WHAT TO PRODUCE. Could you transcribe the article below about Kyrie Irving's suspension word for word, starting at "Irving’s controversy follows" and stopping after "the record industry."?

DOCUMENT TEXT.
* * * * * * * * *

NEW YORK (AP) — Brooklyn Nets player Kyrie Irving apologized for posting a link to an antisemitic work on his Twitter feed, but not before he was suspended without pay by the team for his failure to “unequivocally say he has no antisemitic beliefs.”
Hours after Irving initially refused to issue an apology that NBA Commissioner Adam Silver sought for posting the link, the Nets said that Irving is “currently unfit to be associated with the Brooklyn Nets.”
“We were dismayed today, when given an opportunity in a media session, that Kyrie refused to unequivocally say he has no antisemitic beliefs, nor acknowledge specific hateful material in the film. This was not the first time he had the opportunity — but failed — to clarify,” the Nets said in a statement.
“Such failure to disavow antisemitism when given a clear opportunity to do so is deeply disturbing, is against the values of our organization, and constitutes conduct detrimental to the team. Accordingly, we are of the view that he is currently unfit to be associated with the Brooklyn Nets.”
Irving issued an apology on Instagram after the team announced his suspension.
“To All Jewish families and Communities that are hurt and affected from my post, I am deeply sorry to have caused you pain, and I apologize,” Irving said. “I initially reacted out of emotion to being unjustly labeled Anti-Semitic, instead of focusing on the healing process of my Jewish Brothers and Sisters that were hurt from the hateful remarks made in the Documentary.”
Irving went on to say that he posted the link to the film without “outlining the specific beliefs in the Documentary I agreed with and disagreed with.”
Joshua Skule, the former executive assistant director of the FBI, told NewsNation’s Dan Abrams threats to the Jewish community have been increasing for many years now. From Skule’s perspective, Irving’s suspension is appropriate.
“I think what Kyrie Irving did and his suspension is being handled right now appropriately. I think we need to remove the hate in our society and anything that contributes to that hate or calling for violence, needs to be called out by leaders. That could be public sector, those could be business leaders, but it needs to be called out and it needs to be rectified immediately,” Skule said.
Irving’s controversy follows rapper and business mogul Ye’s own costly display of antisemitism. Ye, formerly known as Kanye West, told NewsNation’s Chris Cuomo he didn’t believe in the term antisemitic and that Jews control the record industry.
NewsNation contributed to this report.

* * * * * * * * *

DATA TO EXAMINE.

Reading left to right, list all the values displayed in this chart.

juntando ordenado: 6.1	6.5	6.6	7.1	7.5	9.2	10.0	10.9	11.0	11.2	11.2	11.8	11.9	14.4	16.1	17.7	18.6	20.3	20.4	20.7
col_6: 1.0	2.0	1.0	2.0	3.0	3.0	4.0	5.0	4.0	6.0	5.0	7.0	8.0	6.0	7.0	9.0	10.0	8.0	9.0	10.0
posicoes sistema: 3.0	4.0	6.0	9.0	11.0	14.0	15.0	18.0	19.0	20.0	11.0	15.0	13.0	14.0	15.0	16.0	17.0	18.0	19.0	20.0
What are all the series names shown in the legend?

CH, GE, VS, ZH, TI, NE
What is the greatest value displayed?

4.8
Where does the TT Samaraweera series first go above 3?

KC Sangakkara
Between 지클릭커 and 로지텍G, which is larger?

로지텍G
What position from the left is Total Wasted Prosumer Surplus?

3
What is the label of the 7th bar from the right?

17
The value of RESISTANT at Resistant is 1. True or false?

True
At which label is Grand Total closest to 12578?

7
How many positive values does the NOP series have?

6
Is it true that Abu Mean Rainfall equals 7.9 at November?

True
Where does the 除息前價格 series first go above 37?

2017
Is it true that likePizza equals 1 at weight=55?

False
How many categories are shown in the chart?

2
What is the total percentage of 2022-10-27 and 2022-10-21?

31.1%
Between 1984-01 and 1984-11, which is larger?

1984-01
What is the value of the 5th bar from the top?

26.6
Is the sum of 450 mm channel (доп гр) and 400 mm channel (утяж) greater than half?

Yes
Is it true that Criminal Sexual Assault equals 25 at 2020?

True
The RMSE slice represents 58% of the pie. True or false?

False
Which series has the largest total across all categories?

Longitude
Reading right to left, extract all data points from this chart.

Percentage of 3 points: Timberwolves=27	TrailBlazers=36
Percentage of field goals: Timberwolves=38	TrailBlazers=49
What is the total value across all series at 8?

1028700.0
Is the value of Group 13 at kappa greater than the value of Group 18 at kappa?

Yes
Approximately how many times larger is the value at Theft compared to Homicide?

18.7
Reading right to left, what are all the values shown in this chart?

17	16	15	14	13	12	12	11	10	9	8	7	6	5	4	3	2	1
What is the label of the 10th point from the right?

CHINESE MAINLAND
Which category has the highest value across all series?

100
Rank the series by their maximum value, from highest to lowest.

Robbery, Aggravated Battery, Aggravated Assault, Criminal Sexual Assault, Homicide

* * * * * * * * *

EXERCISE RESPONSE.
Irving’s controversy follows rapper and business mogul Ye’s own costly display of antisemitism. Ye, formerly known as Kanye West, told NewsNation’s Chris Cuomo he didn’t believe in the term antisemitic and that Jews control the record industry.